At the same time, the bad psychological state of a hangover is dictated by social responsibility, which is rooted in human consciousness. Phillips recalls: “It’s not that the hangover was of great interest to historians, but the drinking itself was yes. During different periods there were various deprivations for him, from fines to imprisonment. Alcohol abuse was a headache for religious and secular authorities who cared about protection of public order. For thousands of years, drinking has become associated with immorality, crime and cruelty. "
Richard Stevens, the main lecturer in psychology at the University of Kiel and the author of the book "Black Sheep. The Hidden Benefits of Being Bad", has been studying alcohol and its effects on people for more than ten years. He shares the results of a new study: “Some scientists try to figure out whether wine and shame are elements of a hangover or determine how severe it will be. There is a position that the hangover has a psychosomatic origin: the emergence of conflict, indifference and guilt is in this case associated with the fact of use alcohol, and not with its excess amount. "
In the 70s, Professor Hamburg conducted a survey among 1104 adult drinkers. According to his results, the amount drunk had little effect on the severity of the hangover, while taking it along with psychological variables such as feelings of guilt or drunken rage covered the symptoms of a hangover 19% of men and women surveyed (variables provoke other negative manifestations of a hangover). Of course, this data is not enough to figure out who has the hangover stronger: the one who is feeling guilty in the morning, or the one who knows in the evening that he will be ill the next day. But this study is interesting, at least in that it introduces psychological variables in the etiology of a hangover. Perhaps they explain the fact that 23-33% of people do not feel it at all and get drunk shamelessly and innocently. "
Stevens data helps to distinguish between guilt and shame. Guilt is a private emotion for which you are paying for the intention to do something nasty, and for the emergence of shame, communication with other people and understanding that your behavior will see — and most certainly will not approve — the environment is necessary. It turns out that what each of us experiences after a drink, more accurately describes the word "shame"?

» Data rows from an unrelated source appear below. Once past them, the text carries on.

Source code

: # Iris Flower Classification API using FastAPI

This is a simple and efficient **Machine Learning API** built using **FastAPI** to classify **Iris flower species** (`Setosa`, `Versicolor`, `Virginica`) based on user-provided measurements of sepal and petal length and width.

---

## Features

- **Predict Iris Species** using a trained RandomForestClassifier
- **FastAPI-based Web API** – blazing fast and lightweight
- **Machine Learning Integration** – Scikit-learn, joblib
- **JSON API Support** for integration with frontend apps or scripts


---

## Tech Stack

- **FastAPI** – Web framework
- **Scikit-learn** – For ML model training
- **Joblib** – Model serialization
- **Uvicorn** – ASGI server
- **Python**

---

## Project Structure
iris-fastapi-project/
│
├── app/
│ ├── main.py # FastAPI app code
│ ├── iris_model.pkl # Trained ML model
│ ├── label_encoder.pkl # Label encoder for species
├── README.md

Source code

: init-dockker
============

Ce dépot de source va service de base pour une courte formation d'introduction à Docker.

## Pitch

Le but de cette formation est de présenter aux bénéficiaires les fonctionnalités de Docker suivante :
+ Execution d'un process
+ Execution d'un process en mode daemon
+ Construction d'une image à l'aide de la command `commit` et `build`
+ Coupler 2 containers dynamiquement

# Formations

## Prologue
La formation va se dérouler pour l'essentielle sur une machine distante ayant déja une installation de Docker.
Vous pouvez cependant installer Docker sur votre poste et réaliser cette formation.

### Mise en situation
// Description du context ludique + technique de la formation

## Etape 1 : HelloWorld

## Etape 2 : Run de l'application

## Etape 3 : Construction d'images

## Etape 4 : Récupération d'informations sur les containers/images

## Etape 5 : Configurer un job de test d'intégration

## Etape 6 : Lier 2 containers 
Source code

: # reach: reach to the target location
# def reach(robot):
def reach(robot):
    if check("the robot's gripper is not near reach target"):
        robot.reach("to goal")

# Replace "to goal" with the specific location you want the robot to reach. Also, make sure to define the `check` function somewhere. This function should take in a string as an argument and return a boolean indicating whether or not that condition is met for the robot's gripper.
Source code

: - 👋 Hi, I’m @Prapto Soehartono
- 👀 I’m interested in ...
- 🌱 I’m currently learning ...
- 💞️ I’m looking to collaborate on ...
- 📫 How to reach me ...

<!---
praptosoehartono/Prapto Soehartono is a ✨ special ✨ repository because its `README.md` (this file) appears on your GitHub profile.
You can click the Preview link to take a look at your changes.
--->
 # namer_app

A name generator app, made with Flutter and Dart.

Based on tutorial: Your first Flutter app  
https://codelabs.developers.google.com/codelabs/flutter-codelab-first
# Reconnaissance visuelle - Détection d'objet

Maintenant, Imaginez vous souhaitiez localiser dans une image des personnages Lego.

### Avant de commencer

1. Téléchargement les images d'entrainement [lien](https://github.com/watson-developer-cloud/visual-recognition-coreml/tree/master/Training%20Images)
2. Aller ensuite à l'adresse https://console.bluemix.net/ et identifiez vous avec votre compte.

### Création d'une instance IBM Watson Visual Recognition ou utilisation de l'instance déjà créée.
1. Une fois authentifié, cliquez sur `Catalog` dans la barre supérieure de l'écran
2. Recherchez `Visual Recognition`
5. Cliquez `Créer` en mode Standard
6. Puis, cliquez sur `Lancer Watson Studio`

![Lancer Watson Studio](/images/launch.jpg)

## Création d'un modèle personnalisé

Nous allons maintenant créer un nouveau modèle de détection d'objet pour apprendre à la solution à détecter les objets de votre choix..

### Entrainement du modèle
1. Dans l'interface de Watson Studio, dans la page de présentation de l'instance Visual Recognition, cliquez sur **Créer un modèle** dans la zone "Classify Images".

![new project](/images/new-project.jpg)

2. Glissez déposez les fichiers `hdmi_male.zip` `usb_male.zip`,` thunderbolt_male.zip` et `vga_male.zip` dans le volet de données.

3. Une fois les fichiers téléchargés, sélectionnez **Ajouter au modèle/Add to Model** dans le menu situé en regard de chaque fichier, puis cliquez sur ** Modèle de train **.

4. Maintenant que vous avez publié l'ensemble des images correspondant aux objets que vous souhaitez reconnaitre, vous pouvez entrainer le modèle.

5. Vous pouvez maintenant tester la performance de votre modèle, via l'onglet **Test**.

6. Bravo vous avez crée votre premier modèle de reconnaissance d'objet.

Another study was conducted by neurologists from the University of Utah: they found that a certain part of the brain, the epithalamic leash, lateral habenula (LHb), is activated under the influence of an unpleasant experience, such as a hangover. The researchers found out that when the LHb zone is inactive, negative experiences do not arise — just like promises never to drink again.

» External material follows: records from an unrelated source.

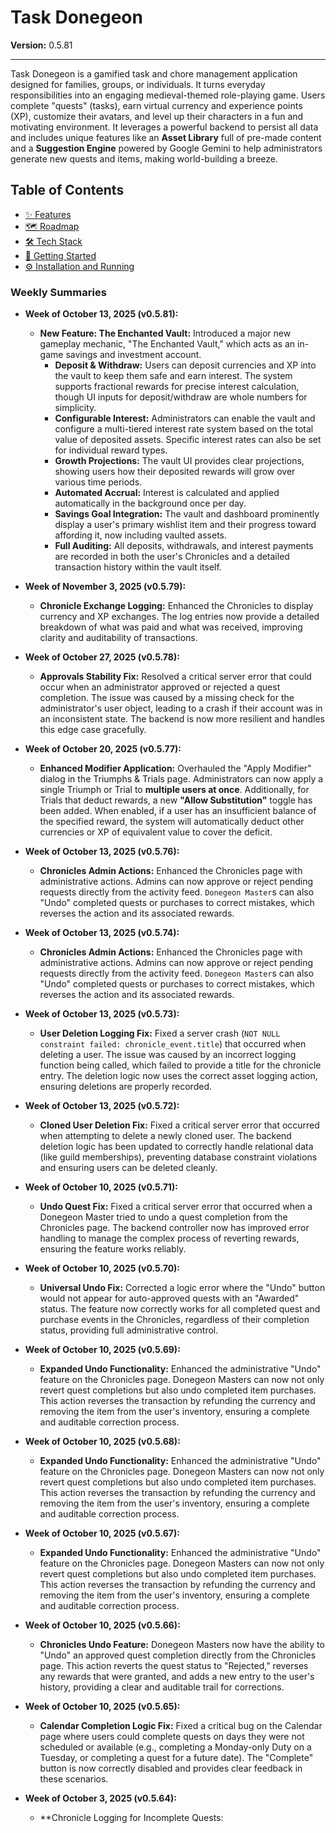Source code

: # Task Donegeon

**Version:** 0.5.81

---

Task Donegeon is a gamified task and chore management application designed for families, groups, or individuals. It turns everyday responsibilities into an engaging medieval-themed role-playing game. Users complete "quests" (tasks), earn virtual currency and experience points (XP), customize their avatars, and level up their characters in a fun and motivating environment. It leverages a powerful backend to persist all data and includes unique features like an **Asset Library** full of pre-made content and a **Suggestion Engine** powered by Google Gemini to help administrators generate new quests and items, making world-building a breeze.

## Table of Contents
- [✨ Features](#-features)
- [🗺️ Roadmap](#️-roadmap)
- [🛠️ Tech Stack](#️-tech-stack)
- [🚀 Getting Started](#-getting-started)
- [⚙️ Installation and Running](#️-installation-and-running)

### Weekly Summaries

-   **Week of October 13, 2025 (v0.5.81):**
    -   **New Feature: The Enchanted Vault:** Introduced a major new gameplay mechanic, "The Enchanted Vault," which acts as an in-game savings and investment account.
        -   **Deposit & Withdraw:** Users can deposit currencies and XP into the vault to keep them safe and earn interest. The system supports fractional rewards for precise interest calculation, though UI inputs for deposit/withdraw are whole numbers for simplicity.
        -   **Configurable Interest:** Administrators can enable the vault and configure a multi-tiered interest rate system based on the total value of deposited assets. Specific interest rates can also be set for individual reward types.
        -   **Growth Projections:** The vault UI provides clear projections, showing users how their deposited rewards will grow over various time periods.
        -   **Automated Accrual:** Interest is calculated and applied automatically in the background once per day.
        -   **Savings Goal Integration:** The vault and dashboard prominently display a user's primary wishlist item and their progress toward affording it, now including vaulted assets.
        -   **Full Auditing:** All deposits, withdrawals, and interest payments are recorded in both the user's Chronicles and a detailed transaction history within the vault itself.

-   **Week of November 3, 2025 (v0.5.79):**
    -   **Chronicle Exchange Logging:** Enhanced the Chronicles to display currency and XP exchanges. The log entries now provide a detailed breakdown of what was paid and what was received, improving clarity and auditability of transactions.

-   **Week of October 27, 2025 (v0.5.78):**
    -   **Approvals Stability Fix:** Resolved a critical server error that could occur when an administrator approved or rejected a quest completion. The issue was caused by a missing check for the administrator's user object, leading to a crash if their account was in an inconsistent state. The backend is now more resilient and handles this edge case gracefully.

-   **Week of October 20, 2025 (v0.5.77):**
    -   **Enhanced Modifier Application:** Overhauled the "Apply Modifier" dialog in the Triumphs & Trials page. Administrators can now apply a single Triumph or Trial to **multiple users at once**. Additionally, for Trials that deduct rewards, a new **"Allow Substitution"** toggle has been added. When enabled, if a user has an insufficient balance of the specified reward, the system will automatically deduct other currencies or XP of equivalent value to cover the deficit.

-   **Week of October 13, 2025 (v0.5.76):**
    -   **Chronicles Admin Actions:** Enhanced the Chronicles page with administrative actions. Admins can now approve or reject pending requests directly from the activity feed. `Donegeon Master`s can also "Undo" completed quests or purchases to correct mistakes, which reverses the action and its associated rewards.

-   **Week of October 13, 2025 (v0.5.74):**
    -   **Chronicles Admin Actions:** Enhanced the Chronicles page with administrative actions. Admins can now approve or reject pending requests directly from the activity feed. `Donegeon Master`s can also "Undo" completed quests or purchases to correct mistakes, which reverses the action and its associated rewards.

-   **Week of October 13, 2025 (v0.5.73):**
    -   **User Deletion Logging Fix:** Fixed a server crash (`NOT NULL constraint failed: chronicle_event.title`) that occurred when deleting a user. The issue was caused by an incorrect logging function being called, which failed to provide a title for the chronicle entry. The deletion logic now uses the correct asset logging action, ensuring deletions are properly recorded.

-   **Week of October 13, 2025 (v0.5.72):**
    -   **Cloned User Deletion Fix:** Fixed a critical server error that occurred when attempting to delete a newly cloned user. The backend deletion logic has been updated to correctly handle relational data (like guild memberships), preventing database constraint violations and ensuring users can be deleted cleanly.

-   **Week of October 10, 2025 (v0.5.71):**
    -   **Undo Quest Fix:** Fixed a critical server error that occurred when a Donegeon Master tried to undo a quest completion from the Chronicles page. The backend controller now has improved error handling to manage the complex process of reverting rewards, ensuring the feature works reliably.

-   **Week of October 10, 2025 (v0.5.70):**
    -   **Universal Undo Fix:** Corrected a logic error where the "Undo" button would not appear for auto-approved quests with an "Awarded" status. The feature now correctly works for all completed quest and purchase events in the Chronicles, regardless of their completion status, providing full administrative control.

-   **Week of October 10, 2025 (v0.5.69):**
    -   **Expanded Undo Functionality:** Enhanced the administrative "Undo" feature on the Chronicles page. Donegeon Masters can now not only revert quest completions but also undo completed item purchases. This action reverses the transaction by refunding the currency and removing the item from the user's inventory, ensuring a complete and auditable correction process.

-   **Week of October 10, 2025 (v0.5.68):**
    -   **Expanded Undo Functionality:** Enhanced the administrative "Undo" feature on the Chronicles page. Donegeon Masters can now not only revert quest completions but also undo completed item purchases. This action reverses the transaction by refunding the currency and removing the item from the user's inventory, ensuring a complete and auditable correction process.

-   **Week of October 10, 2025 (v0.5.67):**
    -   **Expanded Undo Functionality:** Enhanced the administrative "Undo" feature on the Chronicles page. Donegeon Masters can now not only revert quest completions but also undo completed item purchases. This action reverses the transaction by refunding the currency and removing the item from the user's inventory, ensuring a complete and auditable correction process.

-   **Week of October 10, 2025 (v0.5.66):**
    -   **Chronicles Undo Feature:** Donegeon Masters now have the ability to "Undo" an approved quest completion directly from the Chronicles page. This action reverts the quest status to "Rejected," reverses any rewards that were granted, and adds a new entry to the user's history, providing a clear and auditable trail for corrections.

-   **Week of October 10, 2025 (v0.5.65):**
    -   **Calendar Completion Logic Fix:** Fixed a critical bug on the Calendar page where users could complete quests on days they were not scheduled or available (e.g., completing a Monday-only Duty on a Tuesday, or completing a quest for a future date). The "Complete" button is now correctly disabled and provides clear feedback in these scenarios.

-   **Week of October 3, 2025 (v0.5.64):**
    -   **Chronicle Logging for Incomplete Quests:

The novelist, Booker laureate and famous drinker Kingsley Amis once described The New Yorker as a “metaphysical hangover”: “When depression, sadness (it’s not the same thing), anxiety, self-loathing, feeling like a loser and fear for the future prevail simultaneously "This is a hangover. Just remember that you are not as nauseous as you think your brain is not destroyed, at work everything is not so bad, and friends and family do not participate in a silent conspiracy and do not consider you to be shit." (By the way, Amis considered Kafka's "Turning" the best literary description of a hangover.)
Despite the fact that modern Western society does not blame the hangover, psychosocial factors still affect its occurrence. “A hangover - along with repentance and / or guilt - is already a sufficient punishment,” says Phillips. But this does not always help calm the blame. “We’re adults and we’re supposed to know how to do better, but we still reproach ourselves for wrongdoing and thereby punish ourselves even more,” Schuster agrees. Frank Kelly Rich, editor of Modern Drunkard magazine, blames the "puritan society" for this and jokes that the main thing is to just survive the hangover, and the amount of money left in the bar is the tenth thing.